Reputation: 53198
Global variables are generally considered bad practice unless absolutely necessary, so I am looking at alternative ways to achieve some functionality.
We are currently working on a CMS system in PHP, and wish to allow other developers to write modules easily for the CMS. We have defined a CMS class as follows:
class CMS
{
public $version;
public $sitename;
public $siteurl;
public $tbl_prefix;
function __construct()
{
}
function RegisterModule()
{
}
}
Now, we would like to generate an instance of CMS
, and make it accessible to the developer (and all modules and core files) through a variable: $_cms
. Since we are not able to use constant variables for objects in PHP, and using a Singleton pattern provides clumsy syntax to access the instance (i.e. CMS::GetInstance()->RegisterModule()

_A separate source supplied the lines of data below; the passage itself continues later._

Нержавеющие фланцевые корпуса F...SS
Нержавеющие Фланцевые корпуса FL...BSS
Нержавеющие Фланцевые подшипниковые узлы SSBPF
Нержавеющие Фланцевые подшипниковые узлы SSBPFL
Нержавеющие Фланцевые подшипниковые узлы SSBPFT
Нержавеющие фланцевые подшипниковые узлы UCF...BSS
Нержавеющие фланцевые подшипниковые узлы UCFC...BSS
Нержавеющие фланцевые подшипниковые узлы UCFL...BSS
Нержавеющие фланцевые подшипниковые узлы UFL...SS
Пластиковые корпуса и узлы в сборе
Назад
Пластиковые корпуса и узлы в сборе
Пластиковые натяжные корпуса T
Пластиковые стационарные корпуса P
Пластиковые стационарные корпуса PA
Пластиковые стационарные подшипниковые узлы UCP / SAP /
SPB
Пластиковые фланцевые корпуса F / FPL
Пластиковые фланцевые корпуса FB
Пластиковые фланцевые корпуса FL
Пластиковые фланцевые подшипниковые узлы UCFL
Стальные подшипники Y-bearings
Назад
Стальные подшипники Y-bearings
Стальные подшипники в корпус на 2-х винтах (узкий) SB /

), is there any way to achieve what we want without defining a global variable containing an instance of CMS
?
Ideally, we are looking for something like the following syntax:
_cms->RegisterModule();
or $_cms->RegisterModule();
, with the former being preferred.
Upvotes: 1
Views: 138
Reputation: 3065
I don't know if I am making seance though let me put my view If i have such a problem I would use magic method __call() will be applicable to the files other developer will work on and it will look like in one of my code file
function __call($name,$params)
{
if($name == 'RegisterModule')
{
$cms = myRegisty::get('cms');
$cms->RegisterModule($params);
}
}
while at module registation it will look like
RegisterModule($params);
hope it helps :) I think your consern is about the syntax and want more keen looking code so this was my point
Upvotes: 0
Reputation: 522081
Require plugins to be coded as classes, which either extend
the CMS
class or accept it as a parameter to their constructor. That's also known as Dependency Injection and is just about the cleanest interface you can get.
class MyPlugin {
public function __construct(CMS $cms) {
...
}
}
Requiring plugins to be classes also makes it really clean and easy to include them from your app, since they're self-contained and can easily follow specific naming and interface conventions.
Upvotes: 4
Reputation: 1054
You could use a static class redirecting the method calls to the GetInstance()-Methods.
Is it neccessary to have an instance, or would it be possible to declare the CMS-class as static?